156,000 SQFT Macy’s Department Store for Sale for $12.5MM in Carlsbad

By The Registry Staff

The San Diego retail market has seen healthy demand across the sector, with only a single submarket recording negative net absorption in the third quarter of 2023. Among this encouraging data, the 156,132 square foot retail asset has been offered for sale for $12.46 million, or approximately $80 per square foot. The building is currently home to the Macy’s department store located at 2559 El Camino Real in Carlsbad. 

Marketing efforts are led by CBRE’s team consisting of Arthur Flores, Jay Gomez, James Kaye and Kyle Kaye. The property is currently owned by an entity linked to MSC LLC, according to public records. 

The two-story class C building was originally constructed in 1979 and sits on a total of 1.71 acres of land. The latest renovation was completed in the year 2000. According to the marketing materials, the building currently has a cap rate of five percent and a net operating income of $622,875 per year. The property also offers 150 parking spaces for employees and customers.

The Macy’s department store building is part of The Shoppes at Carlsbad, one of the largest indoor malls in North San Diego County. The mall has a total of 1.1 million square feet of leasable space and is home to over 150 retailers. Macy’s, a long-standing tenant at this site since the mall’s inception, has recently exercised its third option lease period, which is set to conclude in October 2029, with two additional five-year options still available. Some of its immediate retail neighbors at the mall include JCPenney and Sears, as well as a separate Macy’s Men’s store.

The property is located just off California State Route 78 and within easy reach of US Interstate Highway 5 and local public transportation links. 

As CBRE recently reported, vacancy rates in the San Diego retail sector were notably lower than the market’s 2017 to 2019 average, and prime locations in sought-after shopping centers were practically non-existent at the end of the third quarter of 2023. Total vacancy in the third quarter fell to 4.6 percent, a decrease of 30 basis points from the previous quarter, and the lowest reading since the second quarter of 2019.

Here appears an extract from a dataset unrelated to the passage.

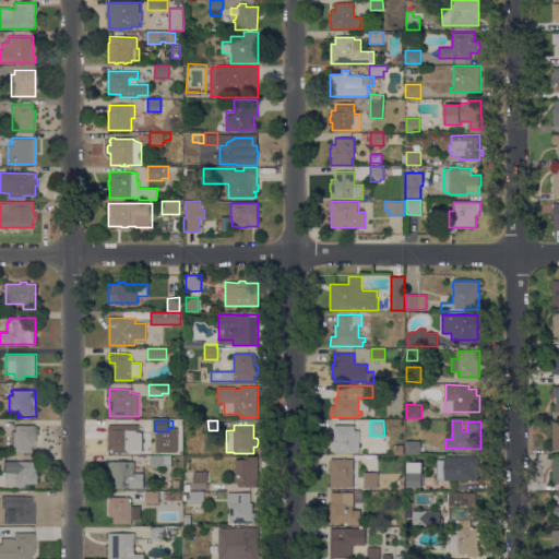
[(359,453),(334,453),(334,447),(332,447),(332,437),(334,437),(334,425),(354,425),(354,430),(359,430),(359,453)]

The limited construction activity has played a significant role in maintaining high occupancy rates, and there are no signs of this trend abating in the near future. Over the past decade, the retail inventory has expanded by a mere two percent, with only one project in progress during the third quarter of 2023, adds the report. 

Although the macroeconomic outlook remains uncertain and could influence retailers’ short-term strategies, San Diego retains its coveted status within the retail market, and the prevailing indications strongly suggest that this trend will persist in the long term, concludes the CBRE report.